In-Person Instruction Updates
This week, school started for our two public elementary schools, via distance or virtual learning due to the ongoing COVID-19 pandemic. On Tuesday, public health officer Dr. Henning Ansorg told the Board of Supervisors that the county’s number of COVID-19 cases is below certain thresholds, and the County is now drafting guidance and forms for schools that wish to pursue a waiver in order to offer in-person instruction.
Guidelines from the State of California permit schools and school districts to reopen for in-person instruction at any time if they are located in a local health jurisdiction that has not been on the county monitoring list within the prior 14 days. If the county has been on the monitoring list within the last 14 days, such as SB County, the school must conduct distance learning only, until their local health jurisdiction has been off the monitoring list for at least 14 days. Schools may apply for a waiver if the local health jurisdiction meets certain thresholds; one of the requirements for schools to submit waivers is for the county to have a 14-day rolling average of fewer than 200 cases per 100,000 of population. Recently, the state updated their data, and Santa Barbara County is now at a 14-day rolling average of 154.5 cases per 100,000.

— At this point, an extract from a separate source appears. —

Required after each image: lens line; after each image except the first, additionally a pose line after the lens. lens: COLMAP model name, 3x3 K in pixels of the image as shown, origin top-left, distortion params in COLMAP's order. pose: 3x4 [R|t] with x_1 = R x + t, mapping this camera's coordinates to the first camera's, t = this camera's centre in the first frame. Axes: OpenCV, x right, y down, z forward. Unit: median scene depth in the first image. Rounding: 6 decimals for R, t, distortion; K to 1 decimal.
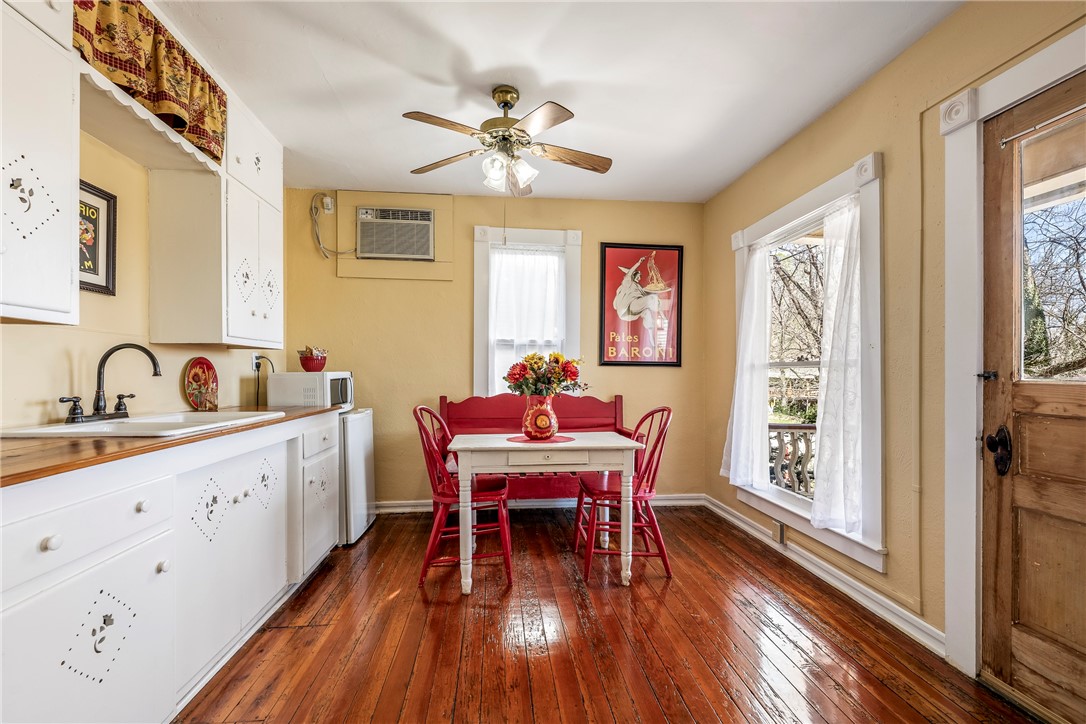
lens RADIAL K [[480.8, 0, 542.0], [0, 480.8, 370.6], [0, 0, 1]] dist [0.000712, 0.000252]
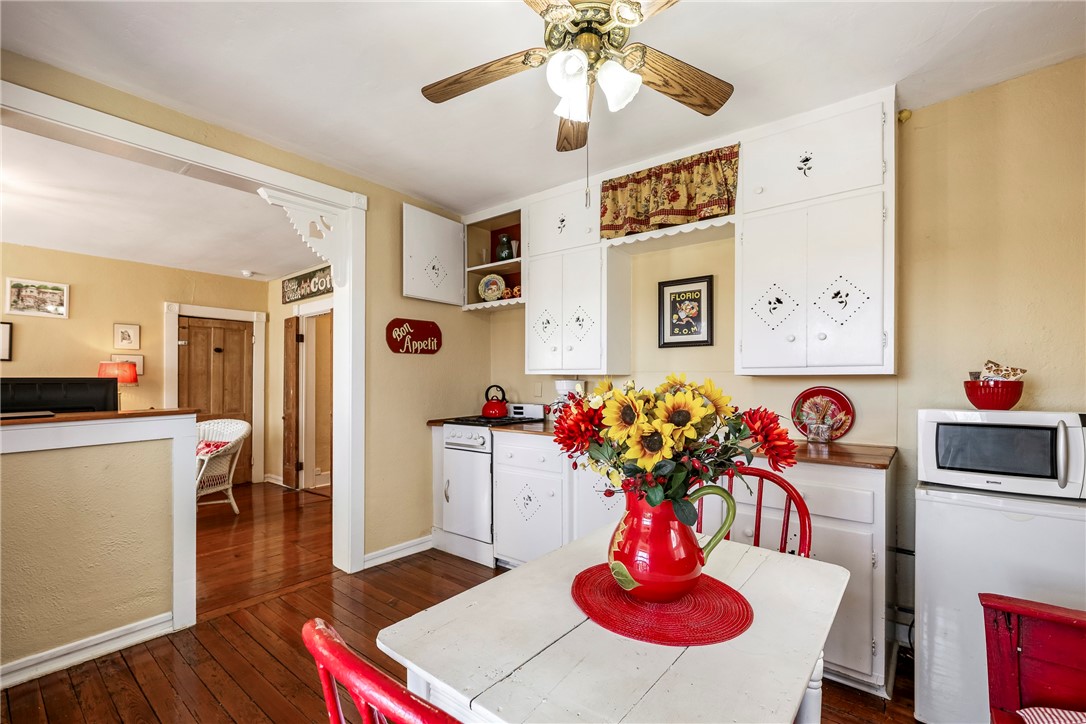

Superintendents of both Montecito public schools, Dr. Anthony Ranii at Montecito Union School and Dr. Amy Alzina at Cold Spring School, tell us they already have comprehensive plans in place for the safe return of students to campus, which is a requirement to submit a waiver. Both superintendents, as of press time, were consulting with their school respective school boards, teachers, and staff, parents, and community stakeholders before considering whether to pursue a waiver. It’s expected that further guidance from the County regarding testing of students and staff, contact tracing, and more will be released in the coming days. “I want to be clear that there has not been a decision about whether or not to apply for a waiver. It would be premature to have arrived at this decision before we consult with staff members, parents, and community organizations. I look forward to that process,” Dr. Ranii wrote in a letter to parents.
“In the coming days and weeks, we will be engaging with labor, parents, and community organizations and seeking additional information about testing and contact tracing. If we decide to apply for a waiver, the county has informed us that we will not be able to return to in-person instruction for at least 14 days after submission,” he went on.
As of press time, Dr. Alzina was in the process of surveying Cold Spring parents to see their thoughts on returning to in-person learning, when a waiver is available. On August 7, 72% of parents wished to send their kids back to campus, with 22% not in favor of in-person learning and 6% unsure. Dr. Alzina will make the decision to pursue a waiver after current survey results are in; she reports that the majority of teachers and staff would like to return to in-person learning. Cold Spring’s plans for in-person learning include outdoor classrooms, outdoor handwashing stations, small class sizes, desks six-feet apart, signage, PPE, and plexiglass partitions, as well as health screenings for students and staff.
We’ll have more on the future of in-person learning at local schools as more decisions are made.